Work task 1
In the listing, update the lines from the line containing "Uggieさんの他のイラレポ" through the line containing "Непогашенный номинал", inclusive, by replacing "RUB" with "rubles" and changing nothing else. Return only those lines, and leave the pictures out.

Source extract
Race, identity, and the search for self fill the narratives of American theatre to abundance. Eisa Davis’s Bulrusher takes as its paradigm the story of Moses, or at least the part where Moses is sent down the river in a basket only days after birth by his mother. This baby, named Bulrusher by her adoptive parent for the bulrush weeds that line the river where she was caught before being found, finds divine providence during her time in the river—so much so that she’s possessed with an ability to read “people’s water,” i.e., their futures when making contact with them through water. More of a poetic than a biblical effigy, Bulrusher brims with profound lyrical passion on the page, it seems; but the production staged by Leah C. Gardiner for Urban Stages fails to support this, with static and recessed blocking that seems to be filtered as through the glass walls of an aquarium.

It’s 1955, just after the Emmett Till murder, in a small town in Northern California, a place seemingly untouched by the racial strife of the burgeoning civil rights reform movement. Bulrusher, our seer (the charismatic and talented Zabryna Guevara), is a mixed breed, albeit an unaware one who identifies herself as an outsider not because of her race/skin color but because of her ability to “read the water,” the fortune telling she’s ridiculed and condemned for by the townspeople. Schoolch, the aforementioned parent (the stoic Peter Bradbury) and schoolteacher, cares for her as if she were his own, educating her with formal academics and practical self-sufficiency.

The town, Boonville, in the Anderson Valley of Mendocino County, north of San Francisco, is a lost place, a logging town whose loggers have been displaced by industrialization. The only thing for the Logger (the robust Guiseppe Jones), the “colored” lumberjack, to do is hang out at the brothel run by Madame (the feisty Charlotte Colavin), who insists on the French pronunciation—“don’t you dare call her Madam.” And so it is for Bulrusher, Schoolch, even Boy (the outmatched Robert Bietzel), Bulrusher’s former bully and current courtier, and presumably many others not seen on this stage: black, white, it’s all the same at Madame’s as long as you’re paying. The mundaneness of it all gives this place and time a serenity that befits its rural rustic setting, a bubble bursting with secrets and silences ready for popping. This needle is personified by the arrival of Vera, (the vibrant Tinashe Kajese) the niece of Logger, from Birmingham, the messenger of another reality of black-white relations, and a catalyst for Bulrusher’s awakening. It’s a stormy evening the night Vera arrives, the night she’s picked up by Bulrusher while hitchhiking, the night Bulrusher first looks into the mirror. And thankfully so, because this is when finally the story begins to move and find momentum.

Supplied data
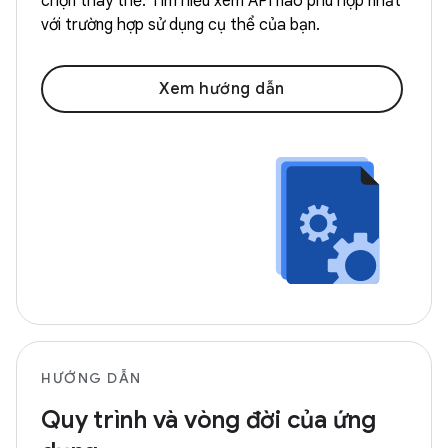
chọn thay thế. Tìm hiểu xem API nào phù hợp nhất
với trường hợp sử dụng cụ thể của bạn.
Xem hướng dẫn
HƯỚNG DẪN
Quy trình và vòng đời của ứng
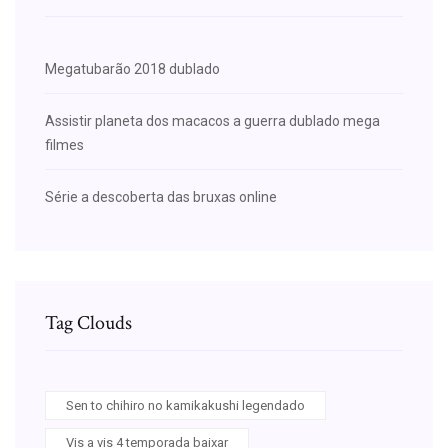
Megatubarão 2018 dublado
Assistir planeta dos macacos a guerra dublado mega
filmes
Série a descoberta das bruxas online
Tag Clouds
Sen to chihiro no kamikakushi legendado
Vis a vis 4 temporada baixar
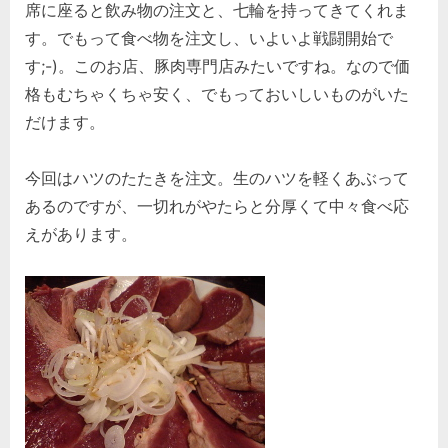
席に座ると飲み物の注文と、七輪を持ってきてくれま
す。でもって食べ物を注文し、いよいよ戦闘開始で
す;-)。このお店、豚肉専門店みたいですね。なので価
格もむちゃくちゃ安く、でもっておいしいものがいた
だけます。
今回はハツのたたきを注文。生のハツを軽くあぶって
あるのですが、一切れがやたらと分厚くて中々食べ応
えがあります。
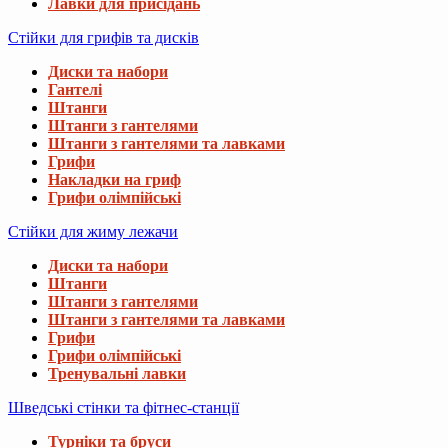
Лавки для присідань
Стійки для грифів та дисків
Диски та набори
Гантелі
Штанги
Штанги з гантелями
Штанги з гантелями та лавками
Грифи
Накладки на гриф
Грифи олімпійські
Стійки для жиму лежачи
Диски та набори
Штанги
Штанги з гантелями
Штанги з гантелями та лавками
Грифи
Грифи олімпійські
Тренувальні лавки
Шведські стінки та фітнес-станції
Турніки та бруси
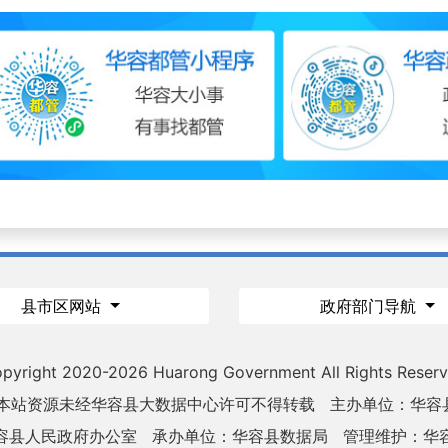
县市区网站
政府部门导航
pyright 2020-
2026 Huarong Government All Rights Reser
 本站资源未经华容县大数据中心许可不得转载
主办单位：华容
容县人民政府办公室
承办单位：华容县数据局
管理维护：华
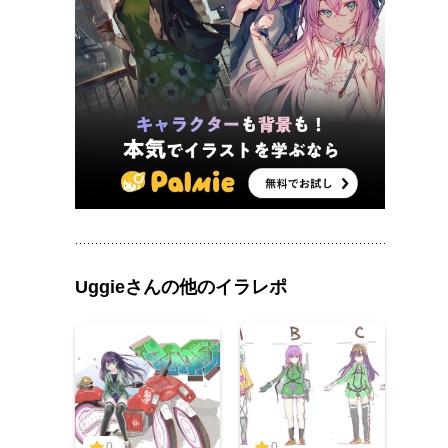
Uggieさんの他のイラレポ
0
0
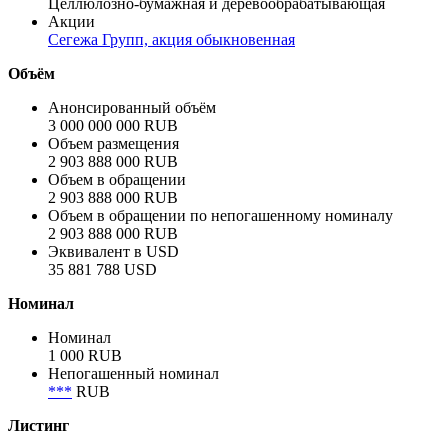
Сектор
Корпоративный
Отрасль
Целлюлозно-бумажная и деревообрабатывающая
Акции
Сегежа Групп, акция обыкновенная
Объём
Анонсированный объём
3 000 000 000 RUB
Объем размещения
2 903 888 000 RUB
Объем в обращении
2 903 888 000 RUB
Объем в обращении по непогашенному номиналу
2 903 888 000 RUB
Эквивалент в USD
35 881 788 USD
Номинал
Номинал
1 000 RUB
Непогашенный номинал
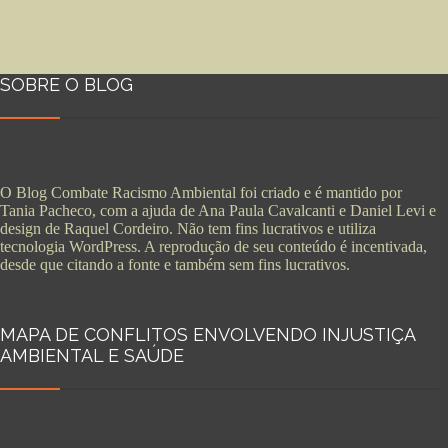
SOBRE O BLOG
O Blog Combate Racismo Ambiental foi criado e é mantido por
Tania Pacheco, com a ajuda de Ana Paula Cavalcanti e Daniel Levi e
design de Raquel Cordeiro. Não tem fins lucrativos e utiliza
tecnologia WordPress. A reprodução de seu conteúdo é incentivada,
desde que citando a fonte e também sem fins lucrativos.
MAPA DE CONFLITOS ENVOLVENDO INJUSTIÇA
AMBIENTAL E SAÚDE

Work task 2
List every performer the review of Bulrusher names as appearing in the production.

Task solution 1
Uggieさんの他のイラレポ
0
0
Сектор
Корпоративный
Отрасль
Целлюлозно-бумажная и деревообрабатывающая
Акции
Сегежа Групп, акция обыкновенная
Объём
Анонсированный объём
3 000 000 000 rubles
Объем размещения
2 903 888 000 rubles
Объем в обращении
2 903 888 000 rubles
Объем в обращении по непогашенному номиналу
2 903 888 000 rubles
Эквивалент в USD
35 881 788 USD
Номинал
Номинал
1 000 rubles
Непогашенный номинал

Task solution 2
Zabryna Guevara, Peter Bradbury, Guiseppe Jones, Charlotte Colavin, Robert Bietzel, Tinashe Kajese